Outra surgiu, era um guarda arrastando uma menina até ali, a violando. E então de novo, um homem se jogando do parapeito do balcão. Cada vez uma história, cada vez que o pulso girava o tempo passava, retornava, ao passado.

E então ele deixou de olhar o domo, ergueu a cabeça para Gÿrvanza, os olhos do homem estavam abertos, completamente brancos e uma gota de sangue escorria pelo nariz até os lábios, passando pelo bigode que ele precisava aparar.

Quando soltou o feitiço, o domo translucido se desfez, o vaso estava ali, a planta estava morta, e todas as histórias eram história. Gÿrvanza caiu de joelhos, as mãos foram ao chão, de quatro, cuspiu sangue, arfava e engasgava-se no próprio sangue.

— Aprendeu a voltar no tempo. — Alek indagou, estupefato.

O homem se recompôs lentamente, sentou-se em uma cadeira e então, após tomar folego, olhou para Alek e disse;

— Não, posso olhar dentro do tempo, mas ainda não posso fazê-lo voltar.

— Ainda?

— Preciso saber aonde os Carza queimaram o Dorrem, então vou poder fazer o tempo voltar ali, ver aonde aquele livro foi, e seguir seus rastros no tempo até conseguir ler seu conteúdo.

— Você consegue voltar até quando? Quanto tempo no passado? — Alek perguntou. — E a que custo? Se for depender de alguém abrir o livro no passado poderá ter que voltar dezenas de ciclos...

— Voltarei até o mago que escreveu o livro se preciso for.

— Qual o uso disso? — Alek ponderou. Pensou então em seu pai, como era um homem distinto, que usava magia, mas nunca sem necessidade. Pensou em Gÿrvanza e na sede por magia que o homem tinha. O objetivo dos dois podia ser o mesmo, mas Gÿrvanza era um perigo para si mesmo. — Digo...

— Qual o uso? — Gÿrvanza rebateu com deboche. — Eu já lhe disse dos perigos que corremos, Alek. Se voltar no tempo não lhe soa como uma ferramenta que pode salvar nossas vidas...

— Salvar vidas, ou tirá-las. — Alek disparou. — O véu nos permite tudo, mas nem tudo devemos fazer.

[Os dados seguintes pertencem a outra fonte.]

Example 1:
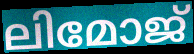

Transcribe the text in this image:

ലിമോജ്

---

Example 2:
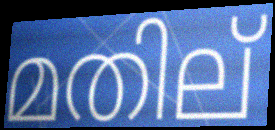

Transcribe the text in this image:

മതില്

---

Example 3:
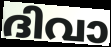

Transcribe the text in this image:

ദിവാ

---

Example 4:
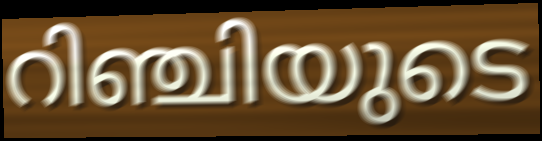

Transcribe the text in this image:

Mudar o tempo, você poderia impedir que pessoas nasçam, pode matar seus inimigos antes deles crescerem, e não há ninguém para controlar...

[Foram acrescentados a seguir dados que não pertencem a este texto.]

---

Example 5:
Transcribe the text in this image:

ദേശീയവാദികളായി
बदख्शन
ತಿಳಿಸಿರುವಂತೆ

— Eu sei o que você pensou. — Gÿrvanza interrompeu Alek. — Eu vi nos seus olhos, e você teme com bons motivos, sabe também que essa magia não se perdeu à toa. Os Carza temiam a possibilidade de um mago poder viajar no tempo, você também teme, mas só de pensar que é possível...

— Eu não faria mesmo se pudesse!

— Se o salvasse nunca precisaria fazer, isso aqui nunca ocorreria. Sabe disso, não?

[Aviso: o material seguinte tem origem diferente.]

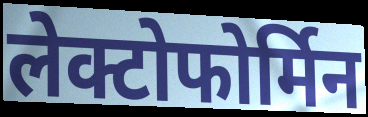
लेक्टोफोर्मिनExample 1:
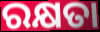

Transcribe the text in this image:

ରକ୍ଷତା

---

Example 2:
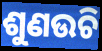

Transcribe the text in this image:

ଶୁଣଉଚି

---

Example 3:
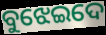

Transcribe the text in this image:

ବୁଝେଇଦେ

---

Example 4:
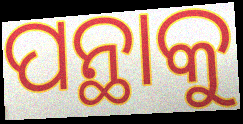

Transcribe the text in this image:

ପନ୍ଥାକୁ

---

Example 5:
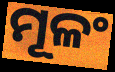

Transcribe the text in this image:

ମୂଳଂ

— Gÿrvanza... — Alek virou a cara, os olhos cheios de lágrimas. Visualizou seu pai, como no dia em que fora embora. — Chega!

Encarou o líder da ordem dos Turmanos, viu a ganancia exacerbada, a sede por poder descabida. Então começou a andar rumo às escadas, mas o guarda que lhe havia deixado entrar surgiu.

— Senhor. — Chamou por Gÿrvanza. Alek parou entre os dois. O homem olhou para o guarda e Alek olhou para o chão, os olhos ainda lacrimejando. — Arsal está pedindo uma reunião de emergência com Mandeas. Para declarar guerra contra o reino de Alnia-Saed.

Gÿrvanza olhou para o balcão, espantado.

— O Sábio Arsal? — Alek perguntou, igualmente chocado com aquela possibilidade. Arsal era o líder da Ordem de Hasgyz, e  a última vez que os Hasgyz estavam em guerra declarada... Alek sequer se lembrava. Magos da Ordem não entram em guerra, não usamos magias de ataque.

— Obrigado. — Gÿrvanza disse ao guarda, que anuiu e desceu as escadas. Então olhou para Alek. — Diferenças de lado, Alek. Vamos ao palácio.